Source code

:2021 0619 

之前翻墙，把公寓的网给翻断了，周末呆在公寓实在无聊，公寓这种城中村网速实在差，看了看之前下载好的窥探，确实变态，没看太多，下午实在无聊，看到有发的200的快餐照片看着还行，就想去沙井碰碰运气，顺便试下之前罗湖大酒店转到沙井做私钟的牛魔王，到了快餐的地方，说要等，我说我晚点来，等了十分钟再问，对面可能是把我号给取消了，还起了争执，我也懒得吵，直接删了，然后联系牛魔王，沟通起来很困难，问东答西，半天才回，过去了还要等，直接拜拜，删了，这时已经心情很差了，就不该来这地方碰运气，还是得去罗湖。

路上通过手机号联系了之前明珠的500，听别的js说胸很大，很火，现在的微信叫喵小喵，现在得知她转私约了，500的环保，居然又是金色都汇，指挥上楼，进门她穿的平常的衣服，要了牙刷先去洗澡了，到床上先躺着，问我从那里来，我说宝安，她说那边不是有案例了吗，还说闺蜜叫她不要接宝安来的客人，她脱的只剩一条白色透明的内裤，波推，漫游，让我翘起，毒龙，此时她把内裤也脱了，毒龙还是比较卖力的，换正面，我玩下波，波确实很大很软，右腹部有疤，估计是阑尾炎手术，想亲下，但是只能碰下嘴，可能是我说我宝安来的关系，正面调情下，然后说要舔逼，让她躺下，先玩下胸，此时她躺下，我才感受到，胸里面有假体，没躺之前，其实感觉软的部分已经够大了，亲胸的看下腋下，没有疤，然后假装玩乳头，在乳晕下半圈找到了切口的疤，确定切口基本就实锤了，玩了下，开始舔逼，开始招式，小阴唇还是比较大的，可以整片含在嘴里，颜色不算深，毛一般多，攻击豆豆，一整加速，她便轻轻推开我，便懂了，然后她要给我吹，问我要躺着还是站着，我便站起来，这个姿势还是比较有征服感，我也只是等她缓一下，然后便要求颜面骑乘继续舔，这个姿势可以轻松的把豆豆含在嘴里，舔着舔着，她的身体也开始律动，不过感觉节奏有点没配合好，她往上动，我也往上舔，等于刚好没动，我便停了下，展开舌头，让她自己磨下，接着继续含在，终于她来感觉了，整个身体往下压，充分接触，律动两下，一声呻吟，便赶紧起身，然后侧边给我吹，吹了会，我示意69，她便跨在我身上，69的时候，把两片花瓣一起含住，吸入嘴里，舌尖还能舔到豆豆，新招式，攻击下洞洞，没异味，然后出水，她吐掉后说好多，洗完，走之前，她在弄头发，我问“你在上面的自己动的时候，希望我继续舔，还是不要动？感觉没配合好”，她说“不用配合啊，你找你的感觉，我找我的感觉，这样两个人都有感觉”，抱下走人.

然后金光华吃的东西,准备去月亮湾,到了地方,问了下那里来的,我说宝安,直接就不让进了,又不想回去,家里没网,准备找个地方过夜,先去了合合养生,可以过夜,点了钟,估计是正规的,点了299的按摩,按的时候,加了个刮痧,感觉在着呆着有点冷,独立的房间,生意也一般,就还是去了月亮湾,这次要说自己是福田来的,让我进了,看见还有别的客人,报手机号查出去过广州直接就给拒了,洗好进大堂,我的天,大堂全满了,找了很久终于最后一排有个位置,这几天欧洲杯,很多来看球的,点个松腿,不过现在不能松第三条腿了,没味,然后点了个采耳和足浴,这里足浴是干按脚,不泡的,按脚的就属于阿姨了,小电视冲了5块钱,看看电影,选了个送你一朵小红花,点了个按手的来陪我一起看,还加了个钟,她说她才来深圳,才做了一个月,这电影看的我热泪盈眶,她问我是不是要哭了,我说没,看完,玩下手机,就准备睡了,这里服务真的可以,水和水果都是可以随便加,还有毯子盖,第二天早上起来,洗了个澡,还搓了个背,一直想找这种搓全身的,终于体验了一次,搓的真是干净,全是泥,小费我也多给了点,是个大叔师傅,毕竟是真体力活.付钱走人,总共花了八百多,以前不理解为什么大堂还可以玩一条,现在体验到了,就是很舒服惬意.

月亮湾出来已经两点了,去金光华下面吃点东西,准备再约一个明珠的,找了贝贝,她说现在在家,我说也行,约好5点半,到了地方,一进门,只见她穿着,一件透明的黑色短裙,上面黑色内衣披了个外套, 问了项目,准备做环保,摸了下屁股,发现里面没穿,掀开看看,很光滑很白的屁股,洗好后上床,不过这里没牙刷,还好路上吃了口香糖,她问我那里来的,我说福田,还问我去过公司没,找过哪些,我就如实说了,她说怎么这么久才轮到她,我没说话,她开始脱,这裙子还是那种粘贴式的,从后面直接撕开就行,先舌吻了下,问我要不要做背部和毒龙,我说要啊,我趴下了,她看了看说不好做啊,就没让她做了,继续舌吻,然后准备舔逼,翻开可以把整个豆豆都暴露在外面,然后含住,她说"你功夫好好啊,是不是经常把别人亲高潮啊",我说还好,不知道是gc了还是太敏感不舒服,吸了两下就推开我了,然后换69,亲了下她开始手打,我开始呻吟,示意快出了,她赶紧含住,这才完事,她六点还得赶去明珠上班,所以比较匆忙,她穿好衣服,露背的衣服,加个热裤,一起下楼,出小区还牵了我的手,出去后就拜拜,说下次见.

-=-=-=-=-

Exercise objective:
Rewrite the lines of the records as a JSON list of strings, with one string for each line and blank lines omitted.

Answer for this exercise:
[
  "Source code",
  ":2021 0619 ",
  "之前翻墙，把公寓的网给翻断了，周末呆在公寓实在无聊，公寓这种城中村网速实在差，看了看之前下载好的窥探，确实变态，没看太多，下午实在无聊，看到有发的200的快餐照片看着还行，就想去沙井碰碰运气，顺便试下之前罗湖大酒店转到沙井做私钟的牛魔王，到了快餐的地方，说要等，我说我晚点来，等了十分钟再问，对面可能是把我号给取消了，还起了争执，我也懒得吵，直接删了，然后联系牛魔王，沟通起来很困难，问东答西，半天才回，过去了还要等，直接拜拜，删了，这时已经心情很差了，就不该来这地方碰运气，还是得去罗湖。",
  "路上通过手机号联系了之前明珠的500，听别的js说胸很大，很火，现在的微信叫喵小喵，现在得知她转私约了，500的环保，居然又是金色都汇，指挥上楼，进门她穿的平常的衣服，要了牙刷先去洗澡了，到床上先躺着，问我从那里来，我说宝安，她说那边不是有案例了吗，还说闺蜜叫她不要接宝安来的客人，她脱的只剩一条白色透明的内裤，波推，漫游，让我翘起，毒龙，此时她把内裤也脱了，毒龙还是比较卖力的，换正面，我玩下波，波确实很大很软，右腹部有疤，估计是阑尾炎手术，想亲下，但是只能碰下嘴，可能是我说我宝安来的关系，正面调情下，然后说要舔逼，让她躺下，先玩下胸，此时她躺下，我才感受到，胸里面有假体，没躺之前，其实感觉软的部分已经够大了，亲胸的看下腋下，没有疤，然后假装玩乳头，在乳晕下半圈找到了切口的疤，确定切口基本就实锤了，玩了下，开始舔逼，开始招式，小阴唇还是比较大的，可以整片含在嘴里，颜色不算深，毛一般多，攻击豆豆，一整加速，她便轻轻推开我，便懂了，然后她要给我吹，问我要躺着还是站着，我便站起来，这个姿势还是比较有征服感，我也只是等她缓一下，然后便要求颜面骑乘继续舔，这个姿势可以轻松的把豆豆含在嘴里，舔着舔着，她的身体也开始律动，不过感觉节奏有点没配合好，她往上动，我也往上舔，等于刚好没动，我便停了下，展开舌头，让她自己磨下，接着继续含在，终于她来感觉了，整个身体往下压，充分接触，律动两下，一声呻吟，便赶紧起身，然后侧边给我吹，吹了会，我示意69，她便跨在我身上，69的时候，把两片花瓣一起含住，吸入嘴里，舌尖还能舔到豆豆，新招式，攻击下洞洞，没异味，然后出水，她吐掉后说好多，洗完，走之前，她在弄头发，我问“你在上面的自己动的时候，希望我继续舔，还是不要动？感觉没配合好”，她说“不用配合啊，你找你的感觉，我找我的感觉，这样两个人都有感觉”，抱下走人.",
  "然后金光华吃的东西,准备去月亮湾,到了地方,问了下那里来的,我说宝安,直接就不让进了,又不想回去,家里没网,准备找个地方过夜,先去了合合养生,可以过夜,点了钟,估计是正规的,点了299的按摩,按的时候,加了个刮痧,感觉在着呆着有点冷,独立的房间,生意也一般,就还是去了月亮湾,这次要说自己是福田来的,让我进了,看见还有别的客人,报手机号查出去过广州直接就给拒了,洗好进大堂,我的天,大堂全满了,找了很久终于最后一排有个位置,这几天欧洲杯,很多来看球的,点个松腿,不过现在不能松第三条腿了,没味,然后点了个采耳和足浴,这里足浴是干按脚,不泡的,按脚的就属于阿姨了,小电视冲了5块钱,看看电影,选了个送你一朵小红花,点了个按手的来陪我一起看,还加了个钟,她说她才来深圳,才做了一个月,这电影看的我热泪盈眶,她问我是不是要哭了,我说没,看完,玩下手机,就准备睡了,这里服务真的可以,水和水果都是可以随便加,还有毯子盖,第二天早上起来,洗了个澡,还搓了个背,一直想找这种搓全身的,终于体验了一次,搓的真是干净,全是泥,小费我也多给了点,是个大叔师傅,毕竟是真体力活.付钱走人,总共花了八百多,以前不理解为什么大堂还可以玩一条,现在体验到了,就是很舒服惬意.",
  "月亮湾出来已经两点了,去金光华下面吃点东西,准备再约一个明珠的,找了贝贝,她说现在在家,我说也行,约好5点半,到了地方,一进门,只见她穿着,一件透明的黑色短裙,上面黑色内衣披了个外套, 问了项目,准备做环保,摸了下屁股,发现里面没穿,掀开看看,很光滑很白的屁股,洗好后上床,不过这里没牙刷,还好路上吃了口香糖,她问我那里来的,我说福田,还问我去过公司没,找过哪些,我就如实说了,她说怎么这么久才轮到她,我没说话,她开始脱,这裙子还是那种粘贴式的,从后面直接撕开就行,先舌吻了下,问我要不要做背部和毒龙,我说要啊,我趴下了,她看了看说不好做啊,就没让她做了,继续舌吻,然后准备舔逼,翻开可以把整个豆豆都暴露在外面,然后含住,她说\"你功夫好好啊,是不是经常把别人亲高潮啊\",我说还好,不知道是gc了还是太敏感不舒服,吸了两下就推开我了,然后换69,亲了下她开始手打,我开始呻吟,示意快出了,她赶紧含住,这才完事,她六点还得赶去明珠上班,所以比较匆忙,她穿好衣服,露背的衣服,加个热裤,一起下楼,出小区还牵了我的手,出去后就拜拜,说下次见."
]